Three years ago, when I was invited to be a part of this annual commemoration, I hesitated. Good Friday had never been high on my list of days, even though I was raised with a dogma that honors it. I wondered whether I was the right person to read such a highly revered story.
It turns out I am just the right person, because I am the one who had so much to learn. Part of the lesson came with the words I spoke, and part of it came with music performed around me.
The people who sing and play for this event are not all Christians. Some of them practice in other faiths, and a few of them don’t believe strongly in anything in particular. Music brings them together.
The beauty of the score, and the opportunity to share it with an audience, unites musicians. That is what they do: They share music, no matter its source or its message.

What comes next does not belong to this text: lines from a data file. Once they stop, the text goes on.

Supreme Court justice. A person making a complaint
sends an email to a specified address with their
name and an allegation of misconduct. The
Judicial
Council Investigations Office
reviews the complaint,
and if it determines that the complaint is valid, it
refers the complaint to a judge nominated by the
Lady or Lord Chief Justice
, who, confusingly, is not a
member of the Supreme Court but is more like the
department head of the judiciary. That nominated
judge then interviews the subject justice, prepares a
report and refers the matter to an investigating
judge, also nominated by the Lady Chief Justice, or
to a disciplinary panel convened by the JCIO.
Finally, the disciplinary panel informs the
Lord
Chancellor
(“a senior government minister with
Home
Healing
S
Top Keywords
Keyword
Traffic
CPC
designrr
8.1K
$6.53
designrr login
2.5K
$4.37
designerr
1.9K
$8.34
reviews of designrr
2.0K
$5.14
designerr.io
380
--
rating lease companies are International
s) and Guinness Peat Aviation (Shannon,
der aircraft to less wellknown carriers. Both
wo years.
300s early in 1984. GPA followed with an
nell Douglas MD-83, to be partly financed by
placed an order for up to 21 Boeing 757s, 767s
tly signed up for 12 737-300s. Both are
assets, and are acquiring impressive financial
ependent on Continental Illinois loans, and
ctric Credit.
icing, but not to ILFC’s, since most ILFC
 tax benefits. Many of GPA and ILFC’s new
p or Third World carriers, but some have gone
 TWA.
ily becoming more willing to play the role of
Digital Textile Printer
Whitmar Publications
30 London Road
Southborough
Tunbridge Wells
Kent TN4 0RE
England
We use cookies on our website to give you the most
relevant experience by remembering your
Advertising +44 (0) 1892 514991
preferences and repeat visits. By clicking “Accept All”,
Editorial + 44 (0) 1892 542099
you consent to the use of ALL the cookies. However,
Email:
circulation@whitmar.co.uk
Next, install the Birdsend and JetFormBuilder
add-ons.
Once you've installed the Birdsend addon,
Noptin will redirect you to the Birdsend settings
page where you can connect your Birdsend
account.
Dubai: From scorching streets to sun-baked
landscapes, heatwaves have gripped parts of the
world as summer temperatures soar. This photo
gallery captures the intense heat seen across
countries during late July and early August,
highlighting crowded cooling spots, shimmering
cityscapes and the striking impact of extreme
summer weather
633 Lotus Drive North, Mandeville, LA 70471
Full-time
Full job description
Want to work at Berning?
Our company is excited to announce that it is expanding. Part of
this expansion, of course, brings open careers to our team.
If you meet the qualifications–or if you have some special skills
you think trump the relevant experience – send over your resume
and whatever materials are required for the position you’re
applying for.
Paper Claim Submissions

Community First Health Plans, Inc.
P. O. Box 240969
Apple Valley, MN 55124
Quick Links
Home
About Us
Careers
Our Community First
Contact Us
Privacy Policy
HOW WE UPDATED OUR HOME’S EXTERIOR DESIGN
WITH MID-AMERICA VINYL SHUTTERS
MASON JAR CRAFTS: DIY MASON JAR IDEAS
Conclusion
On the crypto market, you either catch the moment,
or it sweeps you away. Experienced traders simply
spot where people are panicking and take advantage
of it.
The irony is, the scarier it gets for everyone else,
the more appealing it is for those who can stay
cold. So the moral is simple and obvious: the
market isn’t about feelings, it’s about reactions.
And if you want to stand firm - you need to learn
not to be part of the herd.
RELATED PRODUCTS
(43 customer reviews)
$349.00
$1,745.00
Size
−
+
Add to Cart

No one stops to think whether they are singing about their own beliefs. It is their purpose in life, and they perform to their fullest because they are musicians.
One line from the Holy Week passages used to annoy me when I was young. This weekend, however, as it was delivered in a powerful piece of music, that line became one of the most beautiful passages I have ever heard. It was because I heard through the instruments of an interfaith collective.
I ask you to reach beyond your own traditions and dogma to listen as others, who don’t share your faith, may hear them. The result may be a richer, clearer, more meaningful experience for you and for them.
Reach beyond what you know!
And the next time you meet a musician, thank him/her for bringing us all together.
In my circle of musicians, we lost a good one this weekend. Mark Angeles was raised on Sinatra and the blues, and he belted out those genres and more for secular audiences and congregations. All who heard him are grateful for his music and his smile.